** Exercise directions **
The listing is to be printed word for word, pictures omitted.

** Records provided **
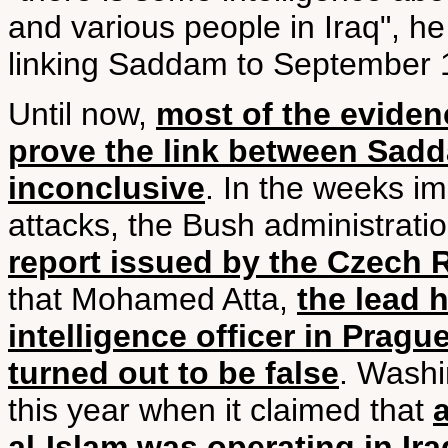
and various people in Iraq", 
linking Saddam to September 
Until now,
most of the evide
prove the link between Sad
inconclusive
. In the weeks i
attacks, the Bush administrati
report issued by the Czech 
that Mohamed Atta,
the lead h
intelligence officer in Pragu
turned out to be false
. Washi
this year when it claimed that
a
al-Islam was operating in Ira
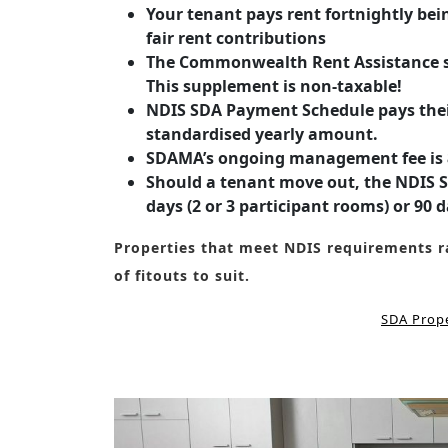
Your tenant pays rent fortnightly bei
fair rent contributions
The Commonwealth Rent Assistance sc
This supplement is non-taxable!
NDIS SDA Payment Schedule pays their
standardised yearly amount.
SDAMA’s ongoing management fee is 8
Should a tenant move out, the NDIS SD
days (2 or 3 participant rooms) or 90 d
Properties that meet NDIS requirements ra
of fitouts to suit.
SDA Prope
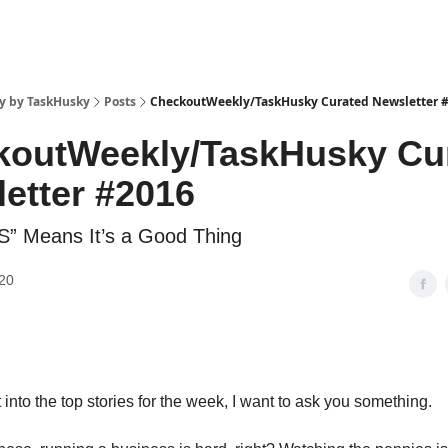
y by TaskHusky
Posts
CheckoutWeekly/TaskHusky Curated Newsletter 
koutWeekly/TaskHusky Cu
etter #2016
” Means It’s a Good Thing
20
into the top stories for the week, I want to ask you something.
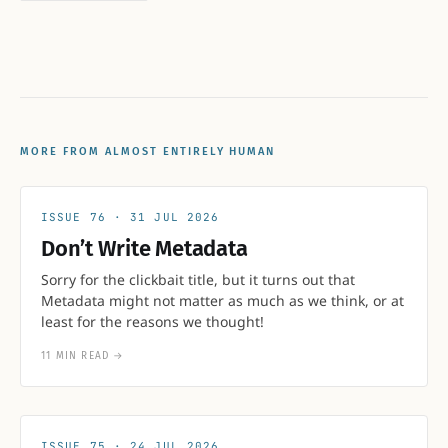
MORE FROM ALMOST ENTIRELY HUMAN
76
31 JUL 2026
Don’t Write Metadata
Sorry for the clickbait title, but it turns out that
Metadata might not matter as much as we think, or at
least for the reasons we thought!
11 MIN READ
→
75
24 JUL 2026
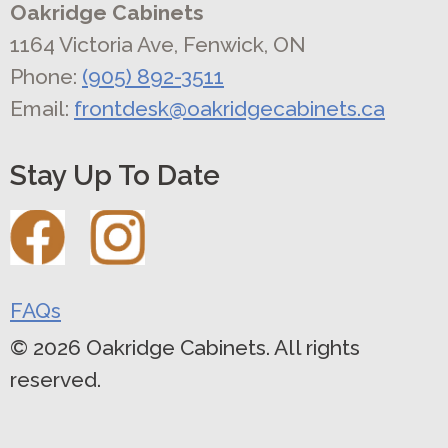
Oakridge Cabinets
1164 Victoria Ave, Fenwick, ON
Phone:
(905) 892-3511
Email:
frontdesk@oakridgecabinets.ca
Stay Up To Date
FAQs
© 2026 Oakridge Cabinets. All rights
reserved.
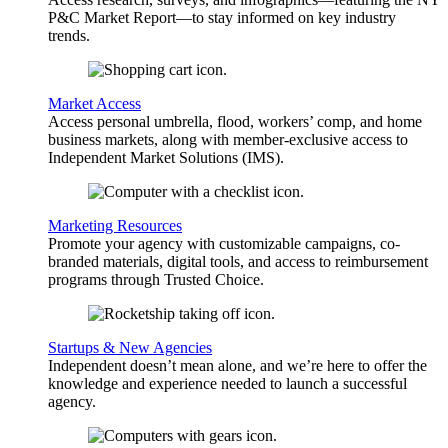
P&C Market Report—to stay informed on key industry
trends.
Market Access
Access personal umbrella, flood, workers’ comp, and home
business markets, along with member-exclusive access to
Independent Market Solutions (IMS).
Marketing Resources
Promote your agency with customizable campaigns, co-
branded materials, digital tools, and access to reimbursement
programs through Trusted Choice.
Startups & New Agencies
Independent doesn’t mean alone, and we’re here to offer the
knowledge and experience needed to launch a successful
agency.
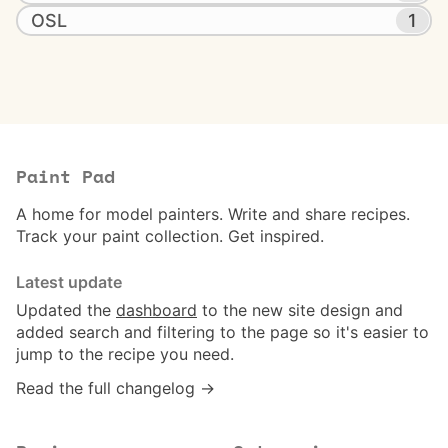
OSL
1
Paint Pad
A home for model painters. Write and share recipes.
Track your paint collection. Get inspired.
Latest update
Updated the
dashboard
to the new site design and
added search and filtering to the page so it's easier to
jump to the recipe you need.
Read the full changelog →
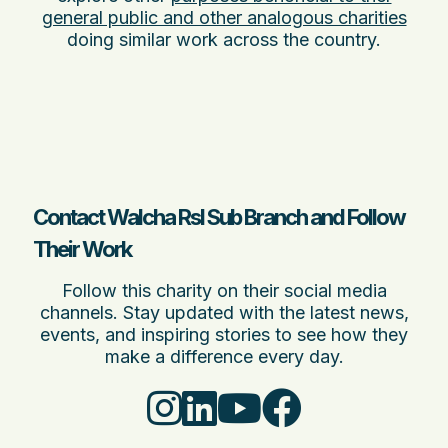
general public and other analogous charities
doing similar work across the country.
Contact Walcha Rsl Sub Branch and Follow
Their Work
Follow this charity on their social media
channels. Stay updated with the latest news,
events, and inspiring stories to see how they
make a difference every day.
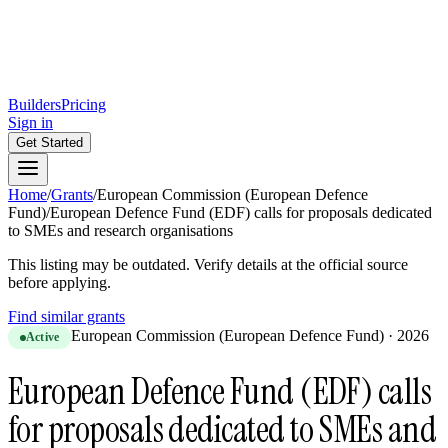
Builders
Pricing
Sign in
Get Started
Home
/
Grants
/
European Commission (European Defence
Fund)
/
European Defence Fund (EDF) calls for proposals dedicated
to SMEs and research organisations
This listing may be outdated. Verify details at the official source
before applying.
Find similar grants
European Commission (European Defence Fund)
·
2026
Active
European Defence Fund (EDF) calls
for proposals dedicated to SMEs and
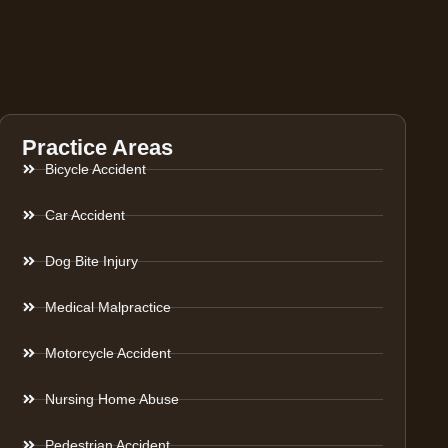
Practice Areas
Bicycle Accident
Car Accident
Dog Bite Injury
Medical Malpractice
Motorcycle Accident
Nursing Home Abuse
Pedestrian Accident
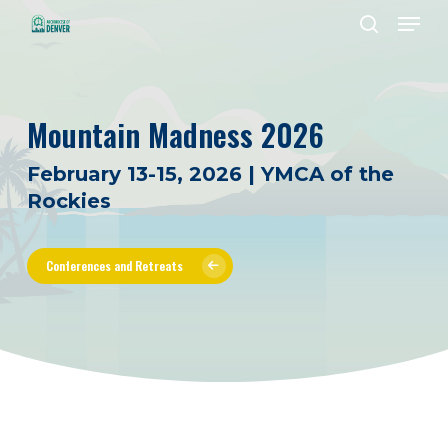
Men
Skip
to
search
Close
main
Menu
content
Mountain Madness 2026
February 13-15, 2026 | YMCA of the
Rockies
Conferences and Retreats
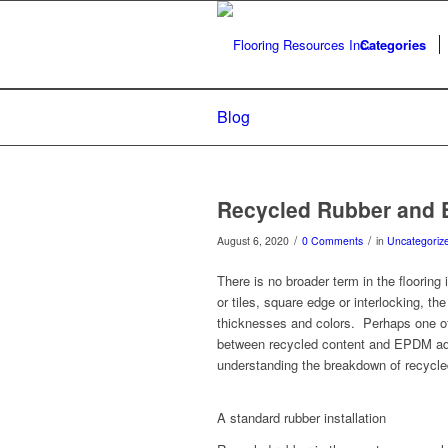
Categories
Blog
Recycled Rubber and
/
/
August 6, 2020
0 Comments
in
Uncategoriz
There is no broader term in the flooring
or tiles, square edge or interlocking, th
thicknesses and colors. Perhaps one of 
between recycled content and EPDM added
understanding the breakdown of recycled
A standard rubber installation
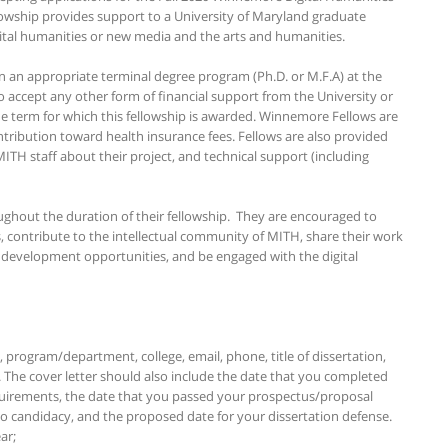
owship provides support to a University of Maryland graduate
ital humanities or new media and the arts and humanities.
in an appropriate terminal degree program (Ph.D. or M.F.A) at the
 accept any other form of financial support from the University or
he term for which this fellowship is awarded. Winnemore Fellows are
ntribution toward health insurance fees. Fellows are also provided
ITH staff about their project, and technical support (including
ughout the duration of their fellowship. They are encouraged to
, contribute to the intellectual community of MITH, share their work
l development opportunities, and be engaged with the digital
, program/department, college, email, phone, title of dissertation,
 The cover letter should also include the date that you completed
uirements, the date that you passed your prospectus/proposal
o candidacy, and the proposed date for your dissertation defense.
ar;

** Response area **
and various people in Iraq", 
linking Saddam to September 
Until now,
most of the evide
prove the link between Sad
inconclusive
. In the weeks i
attacks, the Bush administrati
report issued by the Czech 
that Mohamed Atta,
the lead h
intelligence officer in Pragu
turned out to be false
. Washi
this year when it claimed that
a
al-Islam was operating in Ira
Your tenant pays rent fortnightly bei
fair rent contributions
The Commonwealth Rent Assistance sc
This supplement is non-taxable!
NDIS SDA Payment Schedule pays their
standardised yearly amount.
SDAMA’s ongoing management fee is 8
Should a tenant move out, the NDIS SD
days (2 or 3 participant rooms) or 90 d
Properties that meet NDIS requirements ra
of fitouts to suit.
SDA Prope
y by TaskHusky
Posts
CheckoutWeekly/TaskHusky Curated Newsletter 
koutWeekly/TaskHusky Cu
etter #2016
” Means It’s a Good Thing
20
into the top stories for the week, I want to ask you something.
MORE FROM ALMOST ENTIRELY HUMAN
76
31 JUL 2026
Don’t Write Metadata
Sorry for the clickbait title, but it turns out that
Metadata might not matter as much as we think, or at
least for the reasons we thought!
11 MIN READ
→
75
24 JUL 2026
Oakridge Cabinets
1164 Victoria Ave, Fenwick, ON
Phone:
(905) 892-3511
Email:
frontdesk@oakridgecabinets.ca
Stay Up To Date
FAQs
© 2026 Oakridge Cabinets. All rights
reserved.
P&C Market Report—to stay informed on key industry
trends.
Market Access
Access personal umbrella, flood, workers’ comp, and home
business markets, along with member-exclusive access to
Independent Market Solutions (IMS).
Marketing Resources
Promote your agency with customizable campaigns, co-
branded materials, digital tools, and access to reimbursement
programs through Trusted Choice.
Startups & New Agencies
Independent doesn’t mean alone, and we’re here to offer the
knowledge and experience needed to launch a successful
agency.
OSL
1
Paint Pad
A home for model painters. Write and share recipes.
Track your paint collection. Get inspired.
Latest update
Updated the
dashboard
to the new site design and
added search and filtering to the page so it's easier to
jump to the recipe you need.
Read the full changelog →
general public and other analogous charities
doing similar work across the country.
Contact Walcha Rsl Sub Branch and Follow
Their Work
Follow this charity on their social media
channels. Stay updated with the latest news,
events, and inspiring stories to see how they
make a difference every day.
Builders
Pricing
Sign in
Get Started
Home
/
Grants
/
European Commission (European Defence
Fund)
/
European Defence Fund (EDF) calls for proposals dedicated
to SMEs and research organisations
This listing may be outdated. Verify details at the official source
before applying.
Find similar grants
European Commission (European Defence Fund)
·
2026
Active
European Defence Fund (EDF) calls
for proposals dedicated to SMEs and
Practice Areas
Bicycle Accident
Car Accident
Dog Bite Injury
Medical Malpractice
Motorcycle Accident
Nursing Home Abuse
Pedestrian Accident
Men
Skip
to
search
Close
main
Menu
content
Mountain Madness 2026
February 13-15, 2026 | YMCA of the
Rockies
Conferences and Retreats
Categories
Blog
Recycled Rubber and
/
/
August 6, 2020
0 Comments
in
Uncategoriz
There is no broader term in the flooring
or tiles, square edge or interlocking, th
thicknesses and colors. Perhaps one of 
between recycled content and EPDM added
understanding the breakdown of recycled
A standard rubber installation
owship provides support to a University of Maryland graduate
ital humanities or new media and the arts and humanities.
in an appropriate terminal degree program (Ph.D. or M.F.A) at the
 accept any other form of financial support from the University or
he term for which this fellowship is awarded. Winnemore Fellows are
ntribution toward health insurance fees. Fellows are also provided
ITH staff about their project, and technical support (including
ughout the duration of their fellowship. They are encouraged to
, contribute to the intellectual community of MITH, share their work
l development opportunities, and be engaged with the digital
, program/department, college, email, phone, title of dissertation,
 The cover letter should also include the date that you completed
uirements, the date that you passed your prospectus/proposal
o candidacy, and the proposed date for your dissertation defense.
ar;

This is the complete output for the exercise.